Typically, dog food will either be dry food or wet food, or you can also get semi-moist food. The general advice when asked what type of food you should feed a German Shepherd is a mixture of dry and wet food.
You should aim to feed them mostly dry food, with a smaller ratio of wet and semi-wet food. Your dog will certainly prefer wet food as this is by far the tastiest of the dog food options, after human food of course, but because your dog doesn’t need to chew it, it doesn’t have the benefit of keeping your dog’s teeth clean, and it’s more expensive than other forms of dog food.
Semi-wet food is actually quite hard for dogs to digest, so this is not a great option for your German Shepherd. They are pretty high in sugars and often include food coloring and other preservatives, which don’t offer your dog any nutritional benefits.
Tips for feeding your German Shepherd
When it comes to feeding your dog, the type of bowl you use can also play a part in their weight loss.
Using a smaller bowl
This will make it harder for you to over feed them because the bowl is much smaller, so it will fill up much faster.
Using a slow feeding bowl
Lots of dogs tend to eat super fast which can be bad for a number of reasons including gas, vomiting, upset stomach and more.
Rapid eating has also been shown to link to obesity in dogs. By eating really fast, your dog finishes the food before his brain has even had the chance to register that they’re full, which can result in overeating.
In deep-chested breeds like German Shepherds, breathing in lots of air due to eating really fast can cause them to develop ‘bloat’, a condition German Shepherds are prone to developing.
When this happens, the dog’s abdomen fills up with air and the stomach twists, cutting off the circulation to their vital organs. If not treated, bloat can actually be fatal.
Ways to exercise your German Shepherd
As we’ve said, daily exercise is a great way to ensure your German Shepherd remains a healthy weight.
Here are some ways you can keep your furry friend happy and healthy:
- Play fetch – this is an obvious one, but playing fetch is something that will be a great workout for your pooch without having to do very much exercise yourself, so if you’ve had a busy day and don’t feel like a long walk you could play fetch instead
- Dog park – If your dog is friendly with other dogs, and well-behaved off the lead, taking them to run around the dog park is a great way for your German Shepherd to blow off some steam and burn some calories
- Running – if you’re up for it, going for a run with your German Shepherd is the perfect way to get in some extensive exercise for you and your pooch
- Hiking – another activity good for you and your dog. You’ll get to see some beautiful scenery and change up your usual walking routine
- Swimming – taking your dog for a swim in a river or the ocean is another great way for them to exercise while being gentle on their joints. German Shepherds love the water and swimming – this option is super fun for them!

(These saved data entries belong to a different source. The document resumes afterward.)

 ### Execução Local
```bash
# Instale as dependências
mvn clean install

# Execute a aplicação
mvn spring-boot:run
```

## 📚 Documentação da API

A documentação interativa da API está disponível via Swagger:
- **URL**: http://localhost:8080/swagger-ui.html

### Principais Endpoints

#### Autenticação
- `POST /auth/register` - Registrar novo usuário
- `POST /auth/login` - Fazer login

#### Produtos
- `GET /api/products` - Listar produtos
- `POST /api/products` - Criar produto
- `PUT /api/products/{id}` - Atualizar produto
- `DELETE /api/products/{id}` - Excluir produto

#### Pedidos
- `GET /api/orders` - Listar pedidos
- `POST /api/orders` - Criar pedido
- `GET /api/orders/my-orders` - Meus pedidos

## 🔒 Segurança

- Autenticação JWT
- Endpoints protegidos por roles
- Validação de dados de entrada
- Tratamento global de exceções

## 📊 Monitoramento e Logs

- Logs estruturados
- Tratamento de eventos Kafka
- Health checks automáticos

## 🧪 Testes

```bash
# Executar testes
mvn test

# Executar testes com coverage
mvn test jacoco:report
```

What are the risks associated with obesity in German Shepherds?
If your dog is overweight, and you don’t do anything to reverse it, there are several health risks associated.
Some of these include:
- Reduced lifespan
- Back pain
- Joint pain
- Breathing problems
- Urine incontinence
When should you contact your vet?
If you are struggling to get your German Shepherd’s weight back on track, you shouldn’t give up or keep trying unsuccessfully, you should seek advice from your vet.
Even if you think you are combatting your dog’s weight loss well, it’s still a good idea to take them for a routine check up to check on their progress and make sure their weight gain isn’t the result of an underlying condition rather than food and exercise.

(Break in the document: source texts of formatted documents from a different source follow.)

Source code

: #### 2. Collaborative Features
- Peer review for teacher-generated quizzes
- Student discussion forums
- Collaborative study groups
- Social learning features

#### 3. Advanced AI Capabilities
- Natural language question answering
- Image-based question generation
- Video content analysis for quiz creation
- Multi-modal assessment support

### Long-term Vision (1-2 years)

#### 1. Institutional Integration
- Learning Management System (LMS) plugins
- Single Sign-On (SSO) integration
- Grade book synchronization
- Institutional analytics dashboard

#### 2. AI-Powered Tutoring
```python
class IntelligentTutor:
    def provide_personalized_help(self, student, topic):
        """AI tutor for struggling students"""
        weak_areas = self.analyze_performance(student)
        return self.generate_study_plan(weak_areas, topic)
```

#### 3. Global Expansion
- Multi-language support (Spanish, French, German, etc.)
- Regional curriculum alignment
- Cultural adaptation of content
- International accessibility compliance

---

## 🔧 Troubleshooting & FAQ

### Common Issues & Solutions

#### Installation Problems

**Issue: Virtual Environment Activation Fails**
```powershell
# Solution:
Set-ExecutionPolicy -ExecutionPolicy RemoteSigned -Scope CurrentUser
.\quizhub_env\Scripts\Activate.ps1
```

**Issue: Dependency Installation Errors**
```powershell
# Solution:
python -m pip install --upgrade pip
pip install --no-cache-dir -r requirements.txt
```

If you think your German Shepherd is gaining weight because of an underlying condition, you should contact your vet immediately, as they may need special medication or even surgery.

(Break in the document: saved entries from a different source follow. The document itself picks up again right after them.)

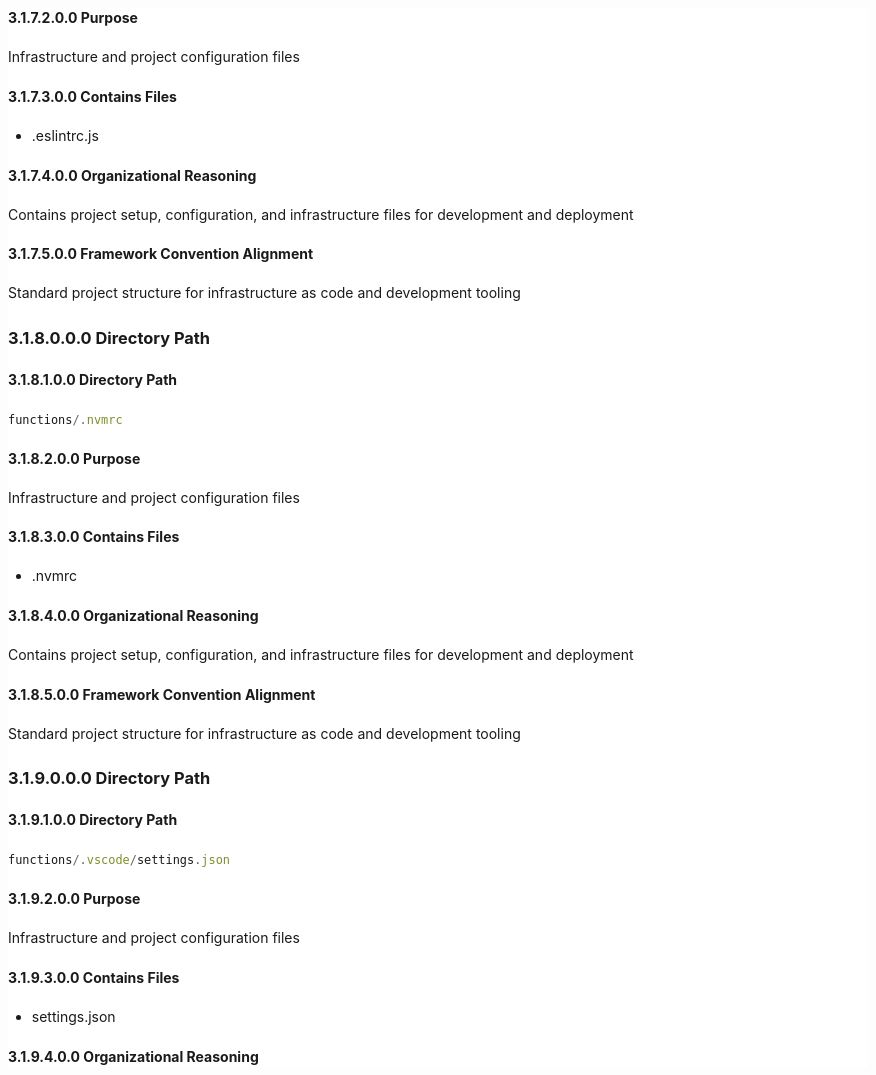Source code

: #### 3.1.7.2.0.0 Purpose

Infrastructure and project configuration files

#### 3.1.7.3.0.0 Contains Files

- .eslintrc.js

#### 3.1.7.4.0.0 Organizational Reasoning

Contains project setup, configuration, and infrastructure files for development and deployment

#### 3.1.7.5.0.0 Framework Convention Alignment

Standard project structure for infrastructure as code and development tooling

### 3.1.8.0.0.0 Directory Path

#### 3.1.8.1.0.0 Directory Path

```javascript
functions/.nvmrc
```

#### 3.1.8.2.0.0 Purpose

Infrastructure and project configuration files

#### 3.1.8.3.0.0 Contains Files

- .nvmrc

#### 3.1.8.4.0.0 Organizational Reasoning

Contains project setup, configuration, and infrastructure files for development and deployment

#### 3.1.8.5.0.0 Framework Convention Alignment

Standard project structure for infrastructure as code and development tooling

### 3.1.9.0.0.0 Directory Path

#### 3.1.9.1.0.0 Directory Path

```javascript
functions/.vscode/settings.json
```

#### 3.1.9.2.0.0 Purpose

Infrastructure and project configuration files

#### 3.1.9.3.0.0 Contains Files

- settings.json

#### 3.1.9.4.0.0 Organizational Reasoning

Keeping on top of your German Shepherd’s weight is an important element of their care from when they are a puppy right through to old age.
Fortunately, getting them back down to a healthy weight is easily done. With a few more walks per week and some gradual food restrictions, your German Shepherd will quickly be feeling happy and healthy again.
Plus, your furry friend will certainly be more than grateful for all those extra games of fetch and long walks!